Saved entries =>
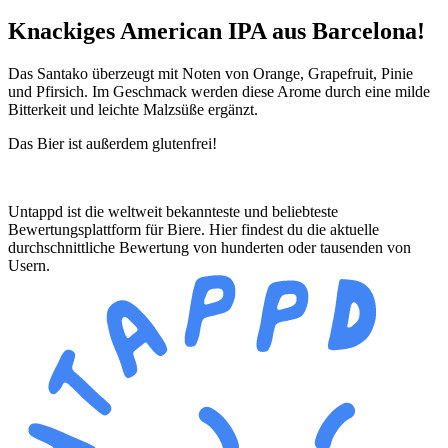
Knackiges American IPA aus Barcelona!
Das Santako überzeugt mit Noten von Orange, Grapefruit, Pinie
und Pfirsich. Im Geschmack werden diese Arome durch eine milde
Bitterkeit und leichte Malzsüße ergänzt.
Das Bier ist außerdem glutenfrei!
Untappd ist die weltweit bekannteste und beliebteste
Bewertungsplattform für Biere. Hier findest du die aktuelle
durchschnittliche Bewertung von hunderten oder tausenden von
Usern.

---

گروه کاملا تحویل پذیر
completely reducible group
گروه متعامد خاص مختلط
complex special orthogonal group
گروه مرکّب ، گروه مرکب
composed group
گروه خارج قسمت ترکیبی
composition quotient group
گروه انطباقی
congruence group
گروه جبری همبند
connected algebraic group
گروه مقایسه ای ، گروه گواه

EXERCISE GOAL =>
Pull out each line in the records above that contains the word "group". Only lines with the same capitalization count.

ANSWER FOR THE TASK =>
completely reducible group
complex special orthogonal group
composed group
composition quotient group
congruence group
connected algebraic group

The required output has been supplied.